* _RECORD EXTRACTS_
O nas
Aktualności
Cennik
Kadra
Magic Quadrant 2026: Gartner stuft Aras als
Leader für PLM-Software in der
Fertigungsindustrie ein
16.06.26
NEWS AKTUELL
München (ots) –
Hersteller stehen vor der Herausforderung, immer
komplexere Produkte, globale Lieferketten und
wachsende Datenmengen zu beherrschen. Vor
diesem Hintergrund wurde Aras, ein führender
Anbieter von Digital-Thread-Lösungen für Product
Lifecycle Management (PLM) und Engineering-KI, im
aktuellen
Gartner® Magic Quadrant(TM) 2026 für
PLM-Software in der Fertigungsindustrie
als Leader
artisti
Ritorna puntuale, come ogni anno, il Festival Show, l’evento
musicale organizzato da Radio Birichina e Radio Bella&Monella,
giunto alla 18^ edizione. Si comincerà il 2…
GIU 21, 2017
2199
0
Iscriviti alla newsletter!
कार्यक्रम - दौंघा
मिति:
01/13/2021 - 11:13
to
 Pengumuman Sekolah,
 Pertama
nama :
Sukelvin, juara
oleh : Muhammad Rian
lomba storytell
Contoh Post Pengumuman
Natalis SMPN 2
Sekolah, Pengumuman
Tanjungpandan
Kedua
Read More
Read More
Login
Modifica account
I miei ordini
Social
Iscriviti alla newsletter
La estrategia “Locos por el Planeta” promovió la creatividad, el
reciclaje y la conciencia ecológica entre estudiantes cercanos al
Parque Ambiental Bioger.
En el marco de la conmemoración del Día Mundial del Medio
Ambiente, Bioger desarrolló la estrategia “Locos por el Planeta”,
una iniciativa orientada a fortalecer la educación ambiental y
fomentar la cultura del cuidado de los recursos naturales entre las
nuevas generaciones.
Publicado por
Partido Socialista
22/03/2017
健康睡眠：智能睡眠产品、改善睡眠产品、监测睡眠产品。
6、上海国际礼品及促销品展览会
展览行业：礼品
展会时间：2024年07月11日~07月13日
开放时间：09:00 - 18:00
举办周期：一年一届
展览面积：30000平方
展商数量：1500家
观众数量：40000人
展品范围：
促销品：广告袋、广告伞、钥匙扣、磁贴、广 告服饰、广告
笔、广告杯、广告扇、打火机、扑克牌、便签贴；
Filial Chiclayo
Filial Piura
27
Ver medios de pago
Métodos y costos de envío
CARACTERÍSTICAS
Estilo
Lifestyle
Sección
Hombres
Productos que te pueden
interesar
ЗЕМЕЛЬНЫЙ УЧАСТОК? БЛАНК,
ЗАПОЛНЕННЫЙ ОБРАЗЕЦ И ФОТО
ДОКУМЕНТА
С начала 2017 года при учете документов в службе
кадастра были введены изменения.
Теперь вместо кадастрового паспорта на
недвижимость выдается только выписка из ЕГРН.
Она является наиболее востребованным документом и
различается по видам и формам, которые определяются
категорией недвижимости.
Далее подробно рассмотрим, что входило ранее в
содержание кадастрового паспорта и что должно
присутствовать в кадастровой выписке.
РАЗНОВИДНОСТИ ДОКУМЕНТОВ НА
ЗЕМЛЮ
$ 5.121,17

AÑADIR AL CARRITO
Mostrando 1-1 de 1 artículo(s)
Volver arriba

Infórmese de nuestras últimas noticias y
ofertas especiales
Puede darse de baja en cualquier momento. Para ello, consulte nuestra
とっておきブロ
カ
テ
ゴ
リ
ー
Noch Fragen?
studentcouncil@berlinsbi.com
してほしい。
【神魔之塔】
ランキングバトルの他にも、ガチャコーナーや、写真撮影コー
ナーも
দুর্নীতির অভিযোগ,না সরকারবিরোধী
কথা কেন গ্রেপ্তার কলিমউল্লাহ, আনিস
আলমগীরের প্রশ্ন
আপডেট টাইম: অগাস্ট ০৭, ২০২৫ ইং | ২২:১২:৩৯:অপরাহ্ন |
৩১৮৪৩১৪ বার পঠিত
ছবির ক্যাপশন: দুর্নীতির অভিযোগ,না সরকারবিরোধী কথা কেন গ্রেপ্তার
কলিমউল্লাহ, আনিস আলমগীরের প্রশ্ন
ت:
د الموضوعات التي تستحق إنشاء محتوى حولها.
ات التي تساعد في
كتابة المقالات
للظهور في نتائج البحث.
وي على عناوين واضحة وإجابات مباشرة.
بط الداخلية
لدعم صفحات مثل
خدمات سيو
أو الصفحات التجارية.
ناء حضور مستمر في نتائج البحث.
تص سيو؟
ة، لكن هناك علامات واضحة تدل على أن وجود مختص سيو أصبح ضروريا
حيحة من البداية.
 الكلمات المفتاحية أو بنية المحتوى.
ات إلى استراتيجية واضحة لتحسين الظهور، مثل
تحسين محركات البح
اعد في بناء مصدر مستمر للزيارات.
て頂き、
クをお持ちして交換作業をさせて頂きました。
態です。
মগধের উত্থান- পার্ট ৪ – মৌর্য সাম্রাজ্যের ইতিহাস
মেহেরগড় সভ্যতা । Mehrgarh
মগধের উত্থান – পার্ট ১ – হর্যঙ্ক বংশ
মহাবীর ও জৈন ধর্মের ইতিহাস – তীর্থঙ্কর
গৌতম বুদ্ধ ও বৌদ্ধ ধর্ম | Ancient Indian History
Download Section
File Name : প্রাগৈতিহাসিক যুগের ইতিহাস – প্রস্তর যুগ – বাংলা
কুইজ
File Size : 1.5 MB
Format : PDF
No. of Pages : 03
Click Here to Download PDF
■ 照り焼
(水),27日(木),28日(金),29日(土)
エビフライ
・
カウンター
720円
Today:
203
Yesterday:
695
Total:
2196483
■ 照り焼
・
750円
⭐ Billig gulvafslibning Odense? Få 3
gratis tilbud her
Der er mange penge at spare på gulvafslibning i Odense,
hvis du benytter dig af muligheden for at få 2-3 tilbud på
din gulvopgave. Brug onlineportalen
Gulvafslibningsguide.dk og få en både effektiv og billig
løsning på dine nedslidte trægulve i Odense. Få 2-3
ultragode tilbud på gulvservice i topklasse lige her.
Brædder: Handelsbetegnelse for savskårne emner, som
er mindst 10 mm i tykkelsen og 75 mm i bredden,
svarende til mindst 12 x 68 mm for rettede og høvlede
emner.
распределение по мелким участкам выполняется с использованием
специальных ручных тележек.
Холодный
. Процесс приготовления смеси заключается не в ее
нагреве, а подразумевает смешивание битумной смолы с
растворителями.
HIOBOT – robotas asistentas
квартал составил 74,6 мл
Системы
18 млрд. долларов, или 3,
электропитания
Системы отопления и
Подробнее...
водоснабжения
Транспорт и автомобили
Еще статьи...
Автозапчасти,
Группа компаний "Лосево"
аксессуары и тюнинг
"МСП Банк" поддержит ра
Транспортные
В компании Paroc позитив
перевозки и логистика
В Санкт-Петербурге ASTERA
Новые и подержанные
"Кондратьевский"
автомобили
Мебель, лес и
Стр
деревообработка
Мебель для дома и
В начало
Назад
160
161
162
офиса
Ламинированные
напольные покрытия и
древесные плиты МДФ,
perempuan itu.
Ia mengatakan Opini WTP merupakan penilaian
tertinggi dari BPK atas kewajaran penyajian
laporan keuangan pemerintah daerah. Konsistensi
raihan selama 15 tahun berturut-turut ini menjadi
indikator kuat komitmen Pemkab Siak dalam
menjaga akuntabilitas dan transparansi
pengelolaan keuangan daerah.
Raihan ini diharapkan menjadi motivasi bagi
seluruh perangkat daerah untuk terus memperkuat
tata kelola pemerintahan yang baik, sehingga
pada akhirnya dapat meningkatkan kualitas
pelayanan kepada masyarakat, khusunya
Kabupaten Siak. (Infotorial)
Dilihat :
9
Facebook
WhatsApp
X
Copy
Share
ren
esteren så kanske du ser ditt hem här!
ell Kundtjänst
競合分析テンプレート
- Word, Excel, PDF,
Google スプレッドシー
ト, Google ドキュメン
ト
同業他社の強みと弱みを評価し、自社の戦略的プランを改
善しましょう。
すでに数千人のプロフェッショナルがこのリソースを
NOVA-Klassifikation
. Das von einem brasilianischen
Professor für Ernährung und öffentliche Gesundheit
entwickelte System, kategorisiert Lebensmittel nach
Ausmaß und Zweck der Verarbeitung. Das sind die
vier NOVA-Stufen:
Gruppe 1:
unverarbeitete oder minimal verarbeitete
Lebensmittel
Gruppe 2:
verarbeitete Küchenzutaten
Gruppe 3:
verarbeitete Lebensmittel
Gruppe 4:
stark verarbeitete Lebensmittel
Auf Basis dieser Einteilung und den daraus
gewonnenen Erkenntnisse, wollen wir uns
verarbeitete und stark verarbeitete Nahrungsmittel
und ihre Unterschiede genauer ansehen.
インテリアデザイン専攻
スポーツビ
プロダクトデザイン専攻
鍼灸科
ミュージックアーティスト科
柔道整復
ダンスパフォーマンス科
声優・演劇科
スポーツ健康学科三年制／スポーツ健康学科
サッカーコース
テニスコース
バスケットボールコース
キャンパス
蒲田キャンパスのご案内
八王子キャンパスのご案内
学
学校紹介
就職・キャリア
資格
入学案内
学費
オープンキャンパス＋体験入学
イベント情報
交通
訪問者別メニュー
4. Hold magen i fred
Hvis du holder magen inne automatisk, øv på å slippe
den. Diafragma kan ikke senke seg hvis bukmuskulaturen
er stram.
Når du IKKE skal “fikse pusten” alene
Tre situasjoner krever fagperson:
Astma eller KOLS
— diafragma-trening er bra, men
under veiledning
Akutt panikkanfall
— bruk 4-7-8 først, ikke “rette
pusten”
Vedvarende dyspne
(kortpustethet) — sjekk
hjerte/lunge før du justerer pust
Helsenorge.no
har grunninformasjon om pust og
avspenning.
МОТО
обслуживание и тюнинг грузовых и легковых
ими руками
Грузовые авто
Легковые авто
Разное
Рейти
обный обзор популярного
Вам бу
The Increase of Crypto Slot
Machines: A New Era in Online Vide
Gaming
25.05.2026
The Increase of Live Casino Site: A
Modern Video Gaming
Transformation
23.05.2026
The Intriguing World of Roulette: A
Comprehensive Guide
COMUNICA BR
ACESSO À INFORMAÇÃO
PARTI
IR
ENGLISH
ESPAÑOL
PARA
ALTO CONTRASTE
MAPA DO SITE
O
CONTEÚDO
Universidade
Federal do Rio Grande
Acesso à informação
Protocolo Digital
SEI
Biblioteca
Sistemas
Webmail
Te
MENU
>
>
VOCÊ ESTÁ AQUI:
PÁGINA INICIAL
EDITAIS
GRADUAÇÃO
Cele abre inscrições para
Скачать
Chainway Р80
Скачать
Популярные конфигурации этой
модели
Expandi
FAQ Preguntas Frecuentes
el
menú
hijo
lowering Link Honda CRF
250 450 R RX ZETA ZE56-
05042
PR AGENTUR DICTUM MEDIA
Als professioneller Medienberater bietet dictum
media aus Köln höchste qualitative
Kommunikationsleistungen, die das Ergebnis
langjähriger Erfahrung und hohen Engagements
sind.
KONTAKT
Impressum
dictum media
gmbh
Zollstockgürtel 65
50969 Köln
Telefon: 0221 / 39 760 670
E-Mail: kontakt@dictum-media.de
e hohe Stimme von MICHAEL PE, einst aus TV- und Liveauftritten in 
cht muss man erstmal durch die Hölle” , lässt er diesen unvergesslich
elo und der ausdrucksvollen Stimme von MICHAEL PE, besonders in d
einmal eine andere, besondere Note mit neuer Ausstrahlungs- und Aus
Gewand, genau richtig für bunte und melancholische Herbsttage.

* _ACTIVITY_
Beginning with the first line of the listing above, please write out every line exactly until you reach the line that contains "Parque Ambiental Bioger.", and include that one too.

* _SOLUTION FOR THIS EXERCISE_
O nas
Aktualności
Cennik
Kadra
Magic Quadrant 2026: Gartner stuft Aras als
Leader für PLM-Software in der
Fertigungsindustrie ein
16.06.26
NEWS AKTUELL
München (ots) –
Hersteller stehen vor der Herausforderung, immer
komplexere Produkte, globale Lieferketten und
wachsende Datenmengen zu beherrschen. Vor
diesem Hintergrund wurde Aras, ein führender
Anbieter von Digital-Thread-Lösungen für Product
Lifecycle Management (PLM) und Engineering-KI, im
aktuellen
Gartner® Magic Quadrant(TM) 2026 für
PLM-Software in der Fertigungsindustrie
als Leader
artisti
Ritorna puntuale, come ogni anno, il Festival Show, l’evento
musicale organizzato da Radio Birichina e Radio Bella&Monella,
giunto alla 18^ edizione. Si comincerà il 2…
GIU 21, 2017
2199
0
Iscriviti alla newsletter!
कार्यक्रम - दौंघा
मिति:
01/13/2021 - 11:13
to
 Pengumuman Sekolah,
 Pertama
nama :
Sukelvin, juara
oleh : Muhammad Rian
lomba storytell
Contoh Post Pengumuman
Natalis SMPN 2
Sekolah, Pengumuman
Tanjungpandan
Kedua
Read More
Read More
Login
Modifica account
I miei ordini
Social
Iscriviti alla newsletter
La estrategia “Locos por el Planeta” promovió la creatividad, el
reciclaje y la conciencia ecológica entre estudiantes cercanos al
Parque Ambiental Bioger.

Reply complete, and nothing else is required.